In [1]:
import pandas as pd
import json
import sys
import numpy as np
sys.path.append('..')
from helpers.funcs import *

In [2]:
config = json.load(open('../config.json', 'r'))
INPUT_DIR = config['INPUT_DIR']
OUTPUT_DIR = config['OUTPUT_DIR']
TWEET_DIR = config['TWEET_DIR']
NUM_CLUSTERS = config['NUM_CLUSTERS']
events = open(INPUT_DIR + 'event_names.txt', 'r').read().splitlines()
time_dict = json.load(open(INPUT_DIR + "event_year.json","r"))
shooter_race = json.load(open(INPUT_DIR + "shooters_race.json","r"))

In [3]:
filtering = ['noRT', 'clustered']
cluster_method = [None, 'relative']
leaveout = [True, False]
method = ['posterior', 'mutual_information', 'chi_square']

In [12]:
def get_filename(f, c, l, m, b):
    cluster_method = method_name(c, c)
    leaveout = method_name(l, 'leaveout')
    filename = 'polarization_' + m + '_' + f + cluster_method + leaveout + '.json'
    if b:
        filename = 'between_topic_' + filename
    return filename

In [16]:
def get_label(e):
    label = e.split('_')
    new_label = []
    for l in label:
        new_label.append(l[0].upper() + l[1:])
    new_label = ' '.join(new_label)
    return new_label

## for plotting overall polarization

In [17]:
def save_csv(polarization_dict, filename):
    x = []
    y = []
    y_random = []
    labels=[]
    ex = ['fort_lauderdale']  # we exclude Fort Lauderdale because we only have data for the first day after the shooting
    for e, t in time_dict.items():
        if e in ex:
            continue
        new_label = get_label(e)

        x_val = float(2000+t)
        y_val = float(polarization_dict[e][0])
        y_random_val = float(float(polarization_dict[e][1]))
        x.append(x_val)
        y.append(y_val)
        y_random.append(y_random_val)
        labels.append(new_label)
        #labels.append(plt.text(x_val, y_val, new_label, fontsize=8))
    df = pd.DataFrame.from_dict({'year':np.array(x * 2), 'polarization':np.array(y + y_random), 'label':labels * 2, 'is_actual':['actual value']* len(y) + ['value resulting from random party assignment']* len(y)})
    df.to_csv(OUTPUT_DIR + filename.replace('.json', '.csv'), index=False)

In [14]:
for m in method:
    for f in filtering:
        for c in cluster_method:
            for l in leaveout:
                for b in [True, False]:
                    filename = get_filename(f, c, l, m, b)
                    try:
                        file = json.load(open(OUTPUT_DIR + filename,"r"))
                    except:
                        continue
                    print(filename, 'found')
                    save_csv(file, filename)

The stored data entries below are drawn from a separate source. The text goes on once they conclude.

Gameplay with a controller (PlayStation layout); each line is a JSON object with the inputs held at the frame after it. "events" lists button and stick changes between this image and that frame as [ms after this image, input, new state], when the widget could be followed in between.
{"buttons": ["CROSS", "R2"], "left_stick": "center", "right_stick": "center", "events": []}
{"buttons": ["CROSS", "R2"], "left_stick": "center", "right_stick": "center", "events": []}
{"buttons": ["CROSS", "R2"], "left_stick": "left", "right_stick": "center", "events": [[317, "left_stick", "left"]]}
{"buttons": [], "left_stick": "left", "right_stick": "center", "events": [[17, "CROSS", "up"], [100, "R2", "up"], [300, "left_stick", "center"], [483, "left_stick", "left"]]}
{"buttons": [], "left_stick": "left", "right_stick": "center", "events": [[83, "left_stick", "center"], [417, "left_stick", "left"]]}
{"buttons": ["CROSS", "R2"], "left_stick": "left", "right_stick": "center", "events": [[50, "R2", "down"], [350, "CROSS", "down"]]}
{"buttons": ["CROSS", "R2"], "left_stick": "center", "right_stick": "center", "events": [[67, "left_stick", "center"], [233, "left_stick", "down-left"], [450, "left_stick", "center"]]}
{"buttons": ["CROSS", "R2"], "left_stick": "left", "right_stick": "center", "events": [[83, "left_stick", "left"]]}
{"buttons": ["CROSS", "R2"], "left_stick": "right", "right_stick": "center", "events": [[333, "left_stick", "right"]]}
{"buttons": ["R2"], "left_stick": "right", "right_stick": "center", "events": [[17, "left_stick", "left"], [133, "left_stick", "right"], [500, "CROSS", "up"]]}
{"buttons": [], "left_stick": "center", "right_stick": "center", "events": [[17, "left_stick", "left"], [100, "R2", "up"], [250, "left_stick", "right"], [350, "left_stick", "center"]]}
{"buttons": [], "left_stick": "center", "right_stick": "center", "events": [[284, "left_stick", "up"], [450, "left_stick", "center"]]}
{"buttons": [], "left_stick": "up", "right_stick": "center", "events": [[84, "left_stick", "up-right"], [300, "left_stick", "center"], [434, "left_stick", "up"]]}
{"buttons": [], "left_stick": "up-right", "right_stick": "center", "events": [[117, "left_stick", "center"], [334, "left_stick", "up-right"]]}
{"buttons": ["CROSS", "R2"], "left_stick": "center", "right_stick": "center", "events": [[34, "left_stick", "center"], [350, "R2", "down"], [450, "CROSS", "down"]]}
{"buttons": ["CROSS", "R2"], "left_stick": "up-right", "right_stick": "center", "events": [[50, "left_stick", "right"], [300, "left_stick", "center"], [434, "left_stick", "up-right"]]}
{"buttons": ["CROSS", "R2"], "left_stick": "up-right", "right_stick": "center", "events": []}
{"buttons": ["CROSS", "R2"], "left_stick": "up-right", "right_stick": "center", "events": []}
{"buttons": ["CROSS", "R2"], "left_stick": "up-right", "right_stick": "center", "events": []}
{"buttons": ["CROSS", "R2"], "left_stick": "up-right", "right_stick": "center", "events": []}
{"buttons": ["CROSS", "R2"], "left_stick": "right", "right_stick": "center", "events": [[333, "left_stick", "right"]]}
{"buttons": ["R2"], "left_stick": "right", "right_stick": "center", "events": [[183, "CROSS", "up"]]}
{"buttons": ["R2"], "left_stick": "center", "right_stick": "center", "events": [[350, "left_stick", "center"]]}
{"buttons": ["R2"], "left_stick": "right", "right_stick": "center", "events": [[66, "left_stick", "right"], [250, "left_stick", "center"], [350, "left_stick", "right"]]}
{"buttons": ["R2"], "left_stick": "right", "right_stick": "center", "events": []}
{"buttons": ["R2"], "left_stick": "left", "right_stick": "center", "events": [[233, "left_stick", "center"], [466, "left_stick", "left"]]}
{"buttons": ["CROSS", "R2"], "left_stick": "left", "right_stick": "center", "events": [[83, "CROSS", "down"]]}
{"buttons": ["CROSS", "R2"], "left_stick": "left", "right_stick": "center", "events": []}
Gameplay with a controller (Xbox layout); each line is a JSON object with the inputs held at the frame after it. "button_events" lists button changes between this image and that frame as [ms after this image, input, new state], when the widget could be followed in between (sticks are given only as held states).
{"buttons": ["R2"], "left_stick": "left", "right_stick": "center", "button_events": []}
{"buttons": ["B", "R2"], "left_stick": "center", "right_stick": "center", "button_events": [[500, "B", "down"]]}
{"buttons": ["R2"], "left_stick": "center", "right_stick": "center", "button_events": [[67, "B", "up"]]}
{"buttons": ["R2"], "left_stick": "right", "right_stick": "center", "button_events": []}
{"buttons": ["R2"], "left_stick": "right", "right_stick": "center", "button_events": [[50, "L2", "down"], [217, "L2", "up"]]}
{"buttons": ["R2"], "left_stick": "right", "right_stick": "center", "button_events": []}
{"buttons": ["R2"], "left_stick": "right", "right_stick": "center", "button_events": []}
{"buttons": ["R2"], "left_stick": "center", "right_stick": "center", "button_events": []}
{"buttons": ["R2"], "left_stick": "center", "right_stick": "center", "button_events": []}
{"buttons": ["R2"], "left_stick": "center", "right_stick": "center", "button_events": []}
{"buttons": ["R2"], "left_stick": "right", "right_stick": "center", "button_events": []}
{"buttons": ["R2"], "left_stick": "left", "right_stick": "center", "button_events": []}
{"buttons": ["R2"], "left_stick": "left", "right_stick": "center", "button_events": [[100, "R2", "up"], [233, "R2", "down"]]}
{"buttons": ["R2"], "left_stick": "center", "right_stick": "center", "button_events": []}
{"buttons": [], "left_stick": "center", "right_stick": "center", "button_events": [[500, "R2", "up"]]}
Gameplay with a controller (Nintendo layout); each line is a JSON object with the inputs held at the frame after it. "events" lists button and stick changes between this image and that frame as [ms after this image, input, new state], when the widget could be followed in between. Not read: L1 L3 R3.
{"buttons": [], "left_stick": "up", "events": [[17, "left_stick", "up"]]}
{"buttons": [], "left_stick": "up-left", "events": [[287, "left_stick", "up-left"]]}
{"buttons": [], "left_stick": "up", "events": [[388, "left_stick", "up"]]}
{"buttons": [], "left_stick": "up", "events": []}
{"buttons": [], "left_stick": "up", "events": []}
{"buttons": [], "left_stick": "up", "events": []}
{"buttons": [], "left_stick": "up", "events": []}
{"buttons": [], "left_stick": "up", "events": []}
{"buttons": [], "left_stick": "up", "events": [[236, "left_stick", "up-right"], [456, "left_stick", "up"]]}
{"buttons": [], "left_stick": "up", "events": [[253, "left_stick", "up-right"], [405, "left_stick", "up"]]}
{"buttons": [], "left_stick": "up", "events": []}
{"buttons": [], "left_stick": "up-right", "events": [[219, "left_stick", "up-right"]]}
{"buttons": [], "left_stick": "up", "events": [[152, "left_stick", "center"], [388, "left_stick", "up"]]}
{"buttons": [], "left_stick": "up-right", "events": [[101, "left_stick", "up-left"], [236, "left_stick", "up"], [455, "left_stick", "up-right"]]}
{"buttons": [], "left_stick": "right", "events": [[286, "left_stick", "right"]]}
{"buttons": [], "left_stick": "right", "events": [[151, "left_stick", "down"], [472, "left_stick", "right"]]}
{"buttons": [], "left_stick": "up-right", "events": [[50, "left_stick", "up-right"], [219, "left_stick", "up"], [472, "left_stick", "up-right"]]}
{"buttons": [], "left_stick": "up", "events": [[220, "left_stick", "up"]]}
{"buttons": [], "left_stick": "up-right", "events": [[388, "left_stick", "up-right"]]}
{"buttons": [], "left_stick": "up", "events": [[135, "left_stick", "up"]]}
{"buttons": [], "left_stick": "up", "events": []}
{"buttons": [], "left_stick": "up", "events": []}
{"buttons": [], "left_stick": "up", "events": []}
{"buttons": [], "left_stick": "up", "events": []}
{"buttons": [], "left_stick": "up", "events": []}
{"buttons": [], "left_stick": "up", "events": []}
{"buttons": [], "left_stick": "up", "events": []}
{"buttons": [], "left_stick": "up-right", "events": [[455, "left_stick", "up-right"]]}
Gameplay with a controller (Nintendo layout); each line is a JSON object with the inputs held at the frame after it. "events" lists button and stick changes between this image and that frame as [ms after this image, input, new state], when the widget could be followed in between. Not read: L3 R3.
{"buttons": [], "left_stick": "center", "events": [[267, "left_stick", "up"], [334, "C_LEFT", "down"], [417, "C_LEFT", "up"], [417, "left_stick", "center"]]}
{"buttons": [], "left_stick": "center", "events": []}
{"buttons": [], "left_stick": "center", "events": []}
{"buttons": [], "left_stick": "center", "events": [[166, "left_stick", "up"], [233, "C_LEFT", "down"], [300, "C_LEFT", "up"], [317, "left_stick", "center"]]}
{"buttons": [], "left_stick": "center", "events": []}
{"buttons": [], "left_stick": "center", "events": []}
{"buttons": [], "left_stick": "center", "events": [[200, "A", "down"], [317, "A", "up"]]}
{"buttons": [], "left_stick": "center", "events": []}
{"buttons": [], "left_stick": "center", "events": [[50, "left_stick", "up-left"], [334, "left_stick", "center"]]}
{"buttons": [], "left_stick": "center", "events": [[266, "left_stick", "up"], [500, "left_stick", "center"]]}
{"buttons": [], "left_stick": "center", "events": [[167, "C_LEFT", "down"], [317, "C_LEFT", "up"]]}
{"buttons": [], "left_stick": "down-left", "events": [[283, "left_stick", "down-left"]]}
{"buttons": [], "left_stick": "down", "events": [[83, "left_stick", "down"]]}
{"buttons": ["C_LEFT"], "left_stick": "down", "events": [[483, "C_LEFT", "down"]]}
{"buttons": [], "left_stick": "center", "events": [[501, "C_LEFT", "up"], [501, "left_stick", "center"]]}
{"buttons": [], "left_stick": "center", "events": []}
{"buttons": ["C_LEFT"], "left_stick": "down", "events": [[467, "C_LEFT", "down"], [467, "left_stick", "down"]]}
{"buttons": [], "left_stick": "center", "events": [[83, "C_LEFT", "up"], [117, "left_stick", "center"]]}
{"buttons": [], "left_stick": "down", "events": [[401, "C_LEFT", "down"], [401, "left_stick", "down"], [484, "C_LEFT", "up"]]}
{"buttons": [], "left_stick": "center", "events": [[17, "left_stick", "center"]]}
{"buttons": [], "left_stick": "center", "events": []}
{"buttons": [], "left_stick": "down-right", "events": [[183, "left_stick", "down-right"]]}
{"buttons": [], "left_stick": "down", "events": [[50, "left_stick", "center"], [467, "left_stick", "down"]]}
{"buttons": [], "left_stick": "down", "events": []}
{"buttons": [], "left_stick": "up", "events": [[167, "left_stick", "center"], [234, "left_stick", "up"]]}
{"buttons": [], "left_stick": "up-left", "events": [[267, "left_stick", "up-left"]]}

polarization_posterior_noRT_leaveout.json found
polarization_posterior_noRT.json found
between_topic_polarization_posterior_clustered_relative_leaveout.json found
between_topic_polarization_posterior_clustered_relative.json found
polarization_mutual_information_noRT_leaveout.json found
polarization_mutual_information_noRT.json found
between_topic_polarization_mutual_information_clustered_relative_leaveout.json found
between_topic_polarization_mutual_information_clustered_relative.json found
polarization_chi_square_noRT_leaveout.json found
polarization_chi_square_noRT.json found
between_topic_polarization_chi_square_clustered_relative_leaveout.json found
between_topic_polarization_chi_square_clustered_relative.json found


## for plotting within topic polarization

In [35]:
def get_within_topic_values(e, method, leaveout, cluster_method):
    within_topic_pol = json.load(open(TWEET_DIR +e+"/"+e+"_topic_polarization_"+method + cluster_method+leaveout+".json","r"))
    # get the topic proportions
    topics = pd.read_csv(TWEET_DIR + e + '/' + e + '_kmeans_topics_' + str(NUM_CLUSTERS) + '.csv')
    if cluster_method != '':
        _, topics = get_assigned_indices_relative(topics) if cluster_method == '_relative' else get_assigned_indices_absolute(topics)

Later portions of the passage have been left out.